Regardless of which of the two sections a restraining order is brought under the Petitioner (person requesting the restraining order) must prove the following against the Respondent (person against whom the Restraining Order is being sought):
- That actual physical violence occurred against the Petitioner by the Respondent; or
- That there was an immediate threat of physical violence by the Respondent and the Petitioner reasonably believed this to be an immediate threat; or
- That there is harassment by the Respondent against the Petitioner.
Actual violence occurs when the Respondent uses force and physically strikes the Petitioner. The Petitioner does not need to actually suffer an injury to have a Restraining Order granted on these grounds. The word of the Petitioner is enough, although it is easier to prove the case if there is a photograph of the injury taken close to the time of the incident. If you are unclear whether you have grounds for a Restraining Order under any of these bases contact Attorney Will Bruzzo at (714) 547-4636.
Restraining Orders often come up in Domestic Violence situations between husbands and wives and people in a dating relationship. Sometimes the police will come to a home on a call of Domestic Violence and not find adequate evidence to arrest the spouse; or, the spouse will get arrested but the District Attorney decides not to file the case. In those instances it is not uncommon for the police to recommend that the person get a Restraining Order. There are many reasons why police may make this recommendation as opposed to taking the person into custody. The most obvious one is that a Restraining Order has a much lower standard of proof then a criminal case. A criminal case requires that there be evidence beyond a reasonable doubt that the physical violence or threat of physical violence or harassment occurred. Because a Restraining Order is civil in nature the Petitioner need only prove that the incident occurred by clear and convincing evidence. Also, to prove the crime of Domestic Violence in a criminal proceeding there must be some physical injury no matter how slight. No physical injury is required at all for the granting of a Restraining Order.

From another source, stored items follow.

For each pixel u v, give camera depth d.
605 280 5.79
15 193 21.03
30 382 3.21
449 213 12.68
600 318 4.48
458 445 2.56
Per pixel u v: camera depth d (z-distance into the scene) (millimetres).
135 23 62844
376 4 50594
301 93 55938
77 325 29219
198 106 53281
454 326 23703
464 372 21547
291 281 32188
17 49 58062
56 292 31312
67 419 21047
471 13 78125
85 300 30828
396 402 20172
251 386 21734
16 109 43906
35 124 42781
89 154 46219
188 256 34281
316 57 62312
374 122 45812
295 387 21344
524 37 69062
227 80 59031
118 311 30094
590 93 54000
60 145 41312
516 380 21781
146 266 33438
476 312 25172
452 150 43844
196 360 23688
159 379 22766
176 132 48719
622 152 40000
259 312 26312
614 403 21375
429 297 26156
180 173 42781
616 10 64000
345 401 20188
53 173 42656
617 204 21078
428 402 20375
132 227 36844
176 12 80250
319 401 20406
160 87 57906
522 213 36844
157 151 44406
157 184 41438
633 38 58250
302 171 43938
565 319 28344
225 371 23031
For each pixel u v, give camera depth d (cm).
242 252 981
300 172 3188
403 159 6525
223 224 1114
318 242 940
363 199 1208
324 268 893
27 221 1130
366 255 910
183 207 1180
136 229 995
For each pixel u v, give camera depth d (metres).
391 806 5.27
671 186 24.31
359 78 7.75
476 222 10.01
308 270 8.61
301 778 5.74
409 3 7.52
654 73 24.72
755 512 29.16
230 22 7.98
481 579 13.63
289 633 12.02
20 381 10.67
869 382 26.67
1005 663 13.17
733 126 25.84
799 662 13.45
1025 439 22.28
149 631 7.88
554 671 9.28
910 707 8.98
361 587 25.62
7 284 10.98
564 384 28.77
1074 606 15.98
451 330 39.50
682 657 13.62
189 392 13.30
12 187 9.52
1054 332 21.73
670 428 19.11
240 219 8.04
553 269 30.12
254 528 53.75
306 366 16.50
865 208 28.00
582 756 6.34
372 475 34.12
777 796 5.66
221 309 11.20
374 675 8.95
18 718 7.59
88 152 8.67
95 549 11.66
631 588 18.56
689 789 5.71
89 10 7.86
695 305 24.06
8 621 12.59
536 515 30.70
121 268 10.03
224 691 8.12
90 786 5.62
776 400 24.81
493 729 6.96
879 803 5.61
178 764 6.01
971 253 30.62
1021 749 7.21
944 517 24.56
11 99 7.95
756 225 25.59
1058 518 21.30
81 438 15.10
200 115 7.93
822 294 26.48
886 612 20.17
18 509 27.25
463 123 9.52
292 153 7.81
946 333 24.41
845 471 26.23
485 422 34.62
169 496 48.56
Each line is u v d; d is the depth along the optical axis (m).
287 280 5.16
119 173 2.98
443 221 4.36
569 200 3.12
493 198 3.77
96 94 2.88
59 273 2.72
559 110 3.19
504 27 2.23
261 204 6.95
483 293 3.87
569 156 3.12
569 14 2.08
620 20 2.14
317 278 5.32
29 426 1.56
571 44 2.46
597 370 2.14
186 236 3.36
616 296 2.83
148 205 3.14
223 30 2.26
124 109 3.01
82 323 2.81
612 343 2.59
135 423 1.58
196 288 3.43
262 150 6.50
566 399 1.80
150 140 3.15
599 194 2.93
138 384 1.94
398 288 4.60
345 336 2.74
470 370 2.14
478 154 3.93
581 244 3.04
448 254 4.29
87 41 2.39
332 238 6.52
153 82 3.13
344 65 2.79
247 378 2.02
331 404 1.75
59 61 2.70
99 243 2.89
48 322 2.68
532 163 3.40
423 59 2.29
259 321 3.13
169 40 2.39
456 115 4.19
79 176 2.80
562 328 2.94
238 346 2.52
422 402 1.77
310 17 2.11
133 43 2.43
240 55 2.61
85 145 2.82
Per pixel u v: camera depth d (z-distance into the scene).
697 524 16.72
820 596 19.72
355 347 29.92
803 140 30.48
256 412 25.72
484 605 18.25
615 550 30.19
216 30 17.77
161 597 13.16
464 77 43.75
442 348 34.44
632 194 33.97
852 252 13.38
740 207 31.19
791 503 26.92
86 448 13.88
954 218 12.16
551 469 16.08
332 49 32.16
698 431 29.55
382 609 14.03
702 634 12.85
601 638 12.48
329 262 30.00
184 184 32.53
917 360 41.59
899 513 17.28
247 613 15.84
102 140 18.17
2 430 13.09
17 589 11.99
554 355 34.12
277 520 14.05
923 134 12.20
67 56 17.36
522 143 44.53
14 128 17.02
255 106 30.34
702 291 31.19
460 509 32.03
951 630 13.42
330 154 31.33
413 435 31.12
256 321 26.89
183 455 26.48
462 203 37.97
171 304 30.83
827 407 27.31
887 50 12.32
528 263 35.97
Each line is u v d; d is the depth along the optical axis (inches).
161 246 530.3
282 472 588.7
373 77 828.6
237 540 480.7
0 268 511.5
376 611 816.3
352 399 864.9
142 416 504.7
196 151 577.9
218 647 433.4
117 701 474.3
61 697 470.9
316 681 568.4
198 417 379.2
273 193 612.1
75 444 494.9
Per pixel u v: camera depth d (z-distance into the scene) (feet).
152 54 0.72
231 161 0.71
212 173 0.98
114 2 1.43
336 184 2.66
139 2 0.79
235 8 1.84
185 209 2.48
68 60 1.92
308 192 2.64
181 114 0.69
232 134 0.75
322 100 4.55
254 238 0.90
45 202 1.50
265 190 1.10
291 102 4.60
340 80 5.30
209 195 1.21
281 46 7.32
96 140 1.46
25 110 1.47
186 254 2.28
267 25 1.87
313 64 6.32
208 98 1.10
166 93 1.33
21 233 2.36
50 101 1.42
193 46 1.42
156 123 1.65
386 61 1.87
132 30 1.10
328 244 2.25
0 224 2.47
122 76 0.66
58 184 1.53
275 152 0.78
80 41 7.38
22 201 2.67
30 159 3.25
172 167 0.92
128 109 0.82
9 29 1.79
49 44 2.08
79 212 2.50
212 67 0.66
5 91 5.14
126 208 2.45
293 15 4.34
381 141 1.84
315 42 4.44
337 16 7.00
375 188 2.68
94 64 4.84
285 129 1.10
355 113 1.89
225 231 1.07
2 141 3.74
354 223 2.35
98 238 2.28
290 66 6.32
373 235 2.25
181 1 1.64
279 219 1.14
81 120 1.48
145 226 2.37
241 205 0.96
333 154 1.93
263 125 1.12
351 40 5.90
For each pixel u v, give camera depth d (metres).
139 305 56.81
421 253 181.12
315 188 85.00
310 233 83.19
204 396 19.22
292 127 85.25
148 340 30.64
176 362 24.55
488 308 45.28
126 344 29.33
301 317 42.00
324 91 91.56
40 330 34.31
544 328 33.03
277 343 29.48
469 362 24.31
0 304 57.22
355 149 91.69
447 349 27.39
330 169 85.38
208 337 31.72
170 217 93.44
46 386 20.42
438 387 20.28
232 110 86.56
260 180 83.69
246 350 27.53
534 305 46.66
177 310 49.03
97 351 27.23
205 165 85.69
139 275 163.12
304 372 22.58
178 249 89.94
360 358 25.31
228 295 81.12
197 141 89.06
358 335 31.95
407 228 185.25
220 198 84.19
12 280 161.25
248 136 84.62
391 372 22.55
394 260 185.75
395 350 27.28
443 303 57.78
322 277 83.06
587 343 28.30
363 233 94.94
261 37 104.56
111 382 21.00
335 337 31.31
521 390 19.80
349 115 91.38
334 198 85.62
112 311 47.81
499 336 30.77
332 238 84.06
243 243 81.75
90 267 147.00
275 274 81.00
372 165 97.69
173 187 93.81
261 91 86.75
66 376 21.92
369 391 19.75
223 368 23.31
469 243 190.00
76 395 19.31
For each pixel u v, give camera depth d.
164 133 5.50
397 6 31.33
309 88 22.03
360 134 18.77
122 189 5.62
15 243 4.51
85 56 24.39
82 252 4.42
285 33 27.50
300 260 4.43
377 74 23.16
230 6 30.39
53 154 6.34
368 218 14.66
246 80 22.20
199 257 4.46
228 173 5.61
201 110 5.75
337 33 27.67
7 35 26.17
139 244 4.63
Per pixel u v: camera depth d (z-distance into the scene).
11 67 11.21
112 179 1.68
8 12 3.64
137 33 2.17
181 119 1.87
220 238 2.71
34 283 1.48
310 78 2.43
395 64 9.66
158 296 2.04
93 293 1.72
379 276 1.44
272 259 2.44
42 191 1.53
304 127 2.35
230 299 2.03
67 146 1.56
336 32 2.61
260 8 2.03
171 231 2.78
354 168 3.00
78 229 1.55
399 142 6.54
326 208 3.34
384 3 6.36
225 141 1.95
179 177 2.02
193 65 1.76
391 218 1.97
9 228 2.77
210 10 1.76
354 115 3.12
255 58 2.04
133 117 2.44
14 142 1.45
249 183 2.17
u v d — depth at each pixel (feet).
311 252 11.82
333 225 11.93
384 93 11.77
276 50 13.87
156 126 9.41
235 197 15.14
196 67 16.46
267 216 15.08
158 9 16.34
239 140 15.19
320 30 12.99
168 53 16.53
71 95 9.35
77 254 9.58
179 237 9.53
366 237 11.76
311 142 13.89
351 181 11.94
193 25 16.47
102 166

There are two stages to the granting of a Restraining Order. The first stage results in a Temporary Restraining Order (TRO). This is when the Petitioner drafts her request for a Restraining Order and files it with the court. If the Petitioner feels like they are in immediate danger they do not need to even notify the Respondent, they can just note that in their moving papers and file it with the court. However, the Petitioner must usually try to give the Respondent notice; telephone notice is permitted. The court will then review the Petitioner’s moving papers and can choose to hear from the Respondent or not. If the court grants the Temporary Restraining Order that means that the Respondent may not have contact with the victim from that moment forward. If the Respondent violates the Restraining Order by contacting the Petitioner through e-mail, telephone or letter he can be charged with violating a court order which is a criminal act and can subject him/her to criminal proceedings and jail time. The second stage of the process is the actual Restraining Order hearing. If the Petitioner can show that the elements of a Restraining Order are met then the order is granted for three years and the Respondent may have no contact of any type with the Petitioner for that three year period. A Restraining Order is like any other judicial hearing, relevant witnesses, photographic evidence and documentary evidence as well as the testimony of the Petitioner and the Respondent is permitted. Each party has the right to be represented by counsel.